ABSTRACT

Greek medicine reached the Islamic world before philosophy. Already in Ummayad times a Persian Jew by the name of Masarjawaih had translated the Pandects of Ahron, a Christian monk who lived in Alexandria not long before the Arab conquest, into Arabic. In Baghdad, Persian and Indian medicine became incorporated with the Greek. The process had in fact

already started in Gundishapur, and the teaching at that institution comprised all three elements. Thence a long line of celebrated physicians graduated and spread out over the Islamic world. They became particularly numerous at the court of the Caliphs. Some reached great eminence and even took part in public life; others helped to produce a till then non-existent Arabic literature on the subject.
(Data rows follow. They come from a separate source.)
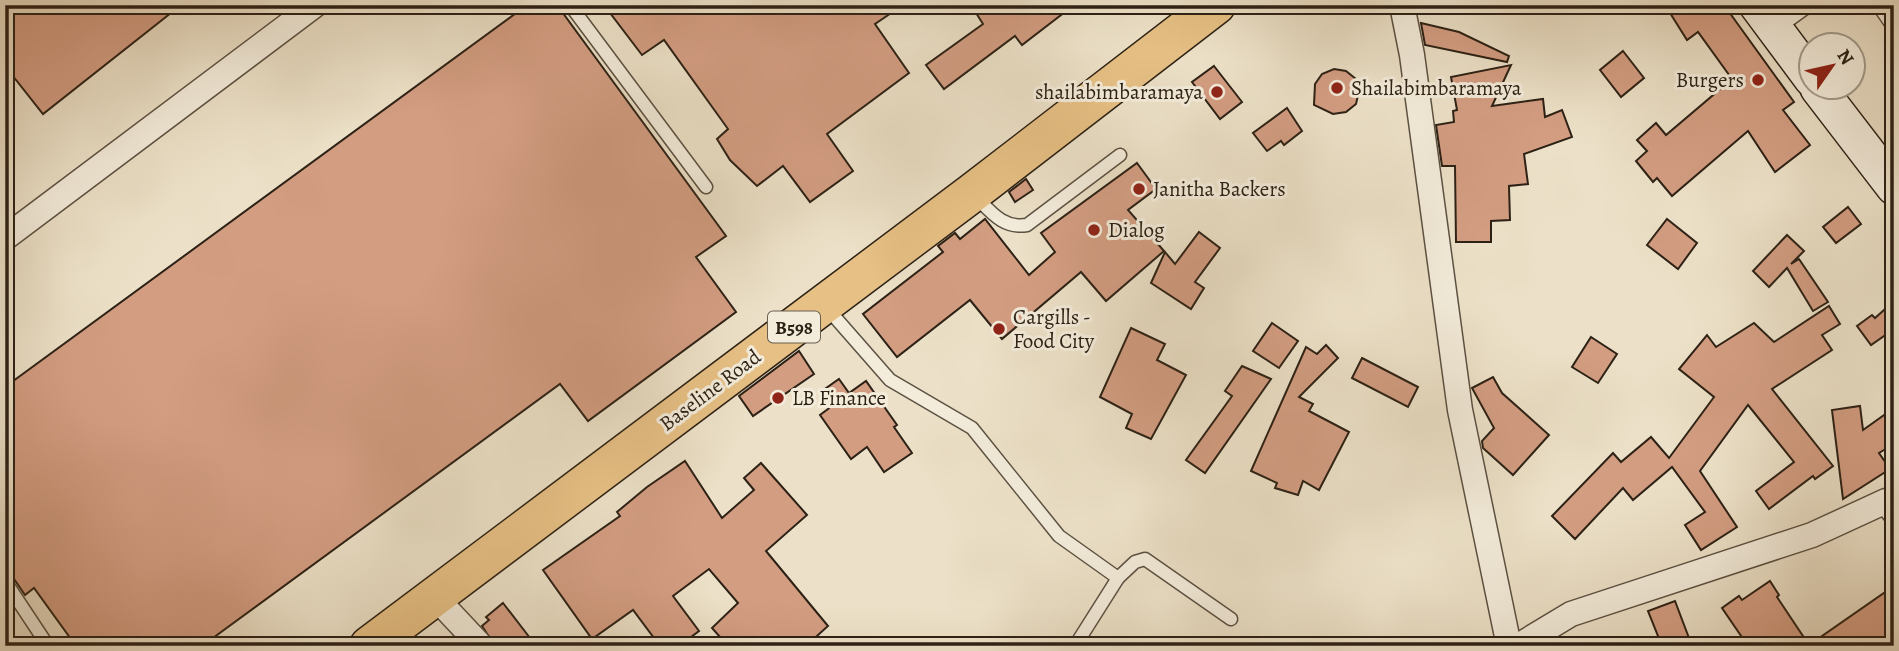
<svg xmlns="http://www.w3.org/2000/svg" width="1899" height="651" viewBox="0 0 1899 651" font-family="Alegreya,serif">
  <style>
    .building { fill: #d39d82; stroke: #2c2115; stroke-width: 2 }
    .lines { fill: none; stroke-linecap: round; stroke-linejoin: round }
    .lane-casing { stroke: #5c5142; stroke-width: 15 }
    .street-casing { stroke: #5c5142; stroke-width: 27 }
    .secondary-casing { stroke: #2c2115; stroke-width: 38 }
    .primary-casing { stroke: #2c2115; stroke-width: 41 }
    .lane { stroke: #f3ecdb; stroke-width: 12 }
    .street { stroke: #f3ecdb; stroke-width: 24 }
    .secondary { stroke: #f3ecdb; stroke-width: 35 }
    .primary { stroke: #e6c084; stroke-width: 38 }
    .poi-dot { fill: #8f2418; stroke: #f3ecdb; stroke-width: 2.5 }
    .labels { text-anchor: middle; stroke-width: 6; stroke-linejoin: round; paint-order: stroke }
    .shield { fill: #f3ecdb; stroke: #685e50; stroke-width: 2 }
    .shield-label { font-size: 19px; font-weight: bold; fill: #2c2115 }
    .poi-label { font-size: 21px; fill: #2c2115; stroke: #f3ecdb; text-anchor: start }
    .street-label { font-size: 21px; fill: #2c2115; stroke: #f3ecdb }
  </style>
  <rect width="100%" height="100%" fill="#ece1c8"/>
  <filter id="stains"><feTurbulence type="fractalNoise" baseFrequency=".00286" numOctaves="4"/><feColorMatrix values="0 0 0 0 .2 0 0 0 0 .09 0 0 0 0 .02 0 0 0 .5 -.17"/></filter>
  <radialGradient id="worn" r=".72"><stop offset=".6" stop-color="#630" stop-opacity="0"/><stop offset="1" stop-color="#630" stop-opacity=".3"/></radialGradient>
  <!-- building -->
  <g class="building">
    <polygon points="5,5 181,5 43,114 5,66"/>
    <polygon points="527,5 557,5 726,236 696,257 736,312 588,421 560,384 202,646 76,646 34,588 25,595 12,576 5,572 5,387"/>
    <polygon points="604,5 903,5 875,24 909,73 827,134 853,171 810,202 783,166 757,186 730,160 717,139 728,129 664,40 642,55"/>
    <polygon points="971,5 1074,5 1022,45 1015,36 944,89 926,65 983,24"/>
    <polygon points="1665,5 1724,5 1794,102 1783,110 1810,145 1775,172 1748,131 1672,196 1657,178 1653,182 1636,161 1647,151 1637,140 1656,123 1666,135 1732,79 1698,32 1687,40"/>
    <polygon points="1421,23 1459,32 1509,56 1507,62 1425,45"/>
    <polygon points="1623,51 1644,78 1621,97 1600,70"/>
    <polygon points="1511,65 1492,106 1543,99 1545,117 1562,110 1572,137 1524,154 1528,184 1509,186 1510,220 1491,221 1491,242 1456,242 1455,166 1442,166 1436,125 1454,122 1453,111 1457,110 1451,77"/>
    <polygon points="1214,66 1242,102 1220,119 1192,82"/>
    <polygon points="1334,69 1346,71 1356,79 1359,91 1356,104 1346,112 1333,114 1314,105 1315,84 1322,74"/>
    <polygon points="1287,108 1302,131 1284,145 1281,141 1267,151 1253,133"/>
    <polygon points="1137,163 1156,189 1128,210 1164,251 1106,301 1081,272 1002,339 970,300 897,357 863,314 943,252 938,246 955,233 960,239 985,219 1029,275 1055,252 1041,233"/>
    <polygon points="1026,179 1033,190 1015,202 1009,192"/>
    <polygon points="1848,207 1861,224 1836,243 1823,227"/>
    <polygon points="1667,219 1697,243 1678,269 1647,245"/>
    <polygon points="1199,232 1220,248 1195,282 1204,288 1191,309 1151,283 1165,252 1175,264"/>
    <polygon points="1787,235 1804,251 1791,264 1799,259 1828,302 1813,311 1787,268 1769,287 1753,271"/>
    <polygon points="1894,301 1894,329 1871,345 1857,326 1872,315 1875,318"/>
    <polygon points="1829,306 1840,324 1822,335 1832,350 1772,389 1833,466 1815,479 1813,476 1769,509 1756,491 1794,462 1748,405 1700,471 1737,527 1701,550 1685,525 1705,512 1672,467 1633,500 1623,488 1575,539 1552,516 1613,453 1621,462 1651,437 1669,458 1714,397 1679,369 1707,335 1716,347 1754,323 1774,342"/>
    <polygon points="1272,323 1298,341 1279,368 1253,351"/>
    <polygon points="1131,328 1165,344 1157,360 1186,375 1151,439 1126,428 1132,414 1100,397"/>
    <polygon points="1591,337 1617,354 1598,383 1572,367"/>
    <polygon points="1326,345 1338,358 1299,397 1313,404 1309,411 1349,432 1319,490 1303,481 1298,495 1275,488 1277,483 1251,471 1306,347 1317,354"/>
    <polygon points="799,351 814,374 753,416 739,396"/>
    <polygon points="1362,358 1418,387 1408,407 1352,378"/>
    <polygon points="1242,366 1271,379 1205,473 1186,460 1232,396 1225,391"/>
    <polygon points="1493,377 1502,393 1549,435 1513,475 1483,448 1482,441 1494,428 1472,388"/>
    <polygon points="839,379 849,393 866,381 897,425 894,427 912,453 884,472 867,447 851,459 820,415 832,406 822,391"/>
    <polygon points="1860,406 1863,430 1894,408 1894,444 1879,453 1890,469 1843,499 1832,410"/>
    <polygon points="685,461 722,518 754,490 744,478 761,463 807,515 766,551 828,626 806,646 728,646 712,628 738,603 709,569 673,596 699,631 679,646 660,646 633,610 592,639 543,570 620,516 617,512 647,487"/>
    <polygon points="1770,581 1779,595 1777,597 1809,645 1894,586 1894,646 1748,646 1722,608 1739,596 1742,600"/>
    <polygon points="1675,601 1692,646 1662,646 1648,611"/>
    <polygon points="503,603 530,638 521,646 495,646 482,626 489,620 486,617"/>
  </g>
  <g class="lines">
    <defs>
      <g id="lane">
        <polyline points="570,5 706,187"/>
        <polyline points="1878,5 1894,28"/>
        <polyline points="1778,28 1810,5"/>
        <path d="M 975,196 C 991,212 1003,229 1027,225 L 1120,155"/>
        <polyline points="826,307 890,380 972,428 1059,536 1118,578 1075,646"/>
        <polyline points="1118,578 1135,562 1145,559 1231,619"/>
        <polyline points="5,581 48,646"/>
      </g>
      <g id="street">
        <polyline points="1402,5 1412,55 1460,410 1509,646"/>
        <polyline points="5,238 315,5"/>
        <polyline points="435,597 481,646"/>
        <polyline points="1518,646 1571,614 1812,535 1886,501 1894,512"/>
      </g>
      <g id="secondary">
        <polyline points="1757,5 1812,79"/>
        <polyline points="1818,88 1894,187"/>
      </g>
      <polyline id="primary" points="369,646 972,193 1216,5"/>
    </defs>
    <!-- lane casing -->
    <use href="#lane" class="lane-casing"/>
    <!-- street casing -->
    <use href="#street" class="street-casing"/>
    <!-- secondary casing -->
    <use href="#secondary" class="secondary-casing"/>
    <!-- primary casing -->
    <use href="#primary" class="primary-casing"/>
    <!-- lane -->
    <use href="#lane" class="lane"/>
    <!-- street -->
    <use href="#street" class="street"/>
    <!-- secondary -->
    <use href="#secondary" class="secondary"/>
    <!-- primary -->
    <use href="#primary" class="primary"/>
  </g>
  <!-- markers -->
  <g class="poi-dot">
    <circle cx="1758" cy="80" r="7"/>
    <circle cx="1337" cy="88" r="7"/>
    <circle cx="1217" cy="92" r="7"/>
    <circle cx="1139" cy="189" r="7"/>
    <circle cx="1094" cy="230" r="7"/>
    <circle cx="999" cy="329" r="7"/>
    <circle cx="778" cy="398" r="7"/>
  </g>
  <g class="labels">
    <!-- shield labels -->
    <rect class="shield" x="768" y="311.5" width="52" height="31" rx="5"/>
    <g class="shield-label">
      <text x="794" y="334">B598</text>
    </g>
    <!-- poi labels -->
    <g class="poi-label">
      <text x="1744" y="87" text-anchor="end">Burgers</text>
      <text x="1351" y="95">Shailabimbaramaya</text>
      <text x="1203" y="99" text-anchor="end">shailabimbaramaya</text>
      <text x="1153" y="196">Janitha Backers</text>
      <text x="1108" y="237">Dialog</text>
      <text x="1013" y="324">Cargills -<tspan x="1013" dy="24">Food City</tspan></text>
      <text x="792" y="405">LB Finance</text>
    </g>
    <!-- street labels -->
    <g class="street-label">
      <text transform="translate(710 390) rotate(-37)" y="7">Baseline Road</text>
    </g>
  </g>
  <!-- margin -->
  <rect width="1899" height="651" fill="none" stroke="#ece1c8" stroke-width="28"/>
  <rect x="7" y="7" width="1885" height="637" fill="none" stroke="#2c2115" stroke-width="3.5"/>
  <rect x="14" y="14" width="1871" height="623" fill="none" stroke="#2c2115" stroke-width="2"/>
  <!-- north arrow -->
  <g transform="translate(1832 66) rotate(56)"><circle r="33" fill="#f3ecdb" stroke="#a39b8c" stroke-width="2"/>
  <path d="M0-5L12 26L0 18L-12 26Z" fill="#8f2418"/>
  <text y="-10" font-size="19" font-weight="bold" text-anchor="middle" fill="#2c2115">N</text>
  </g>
  <rect width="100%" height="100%" filter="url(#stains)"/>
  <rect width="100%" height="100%" fill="url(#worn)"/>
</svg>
Among the latter, I:Junain was one of the earliest and most noted. The outstanding contribution that he made to the creation of Arabic philosophical literature, through his numerous translations from Greek, has already been noted. His renderings of medical works, though smaller in number, were no less important. According to his own claim, he translated practically the whole corpus of Galenic writings which ran into some hundred and forty books. He also translated from Hippocrates, including his Aphorisms; and some of Galen's commentaries on Hippocrates. In addition, he corrected the translation of the Materia Medica of Dioscurides; and made his own renderings of the Synopsis of Oribasius, and the Seven Books of Paul of Aegina. He did original work as well. He wrote Questions on Medicine which became well known; and another work called Ten Treatises on the Eye described as 'the earliest systematic textbook of ophthalmology known.' His pupils continued the translation of medical books with just as much interest and care as they devoted to the philosophical works.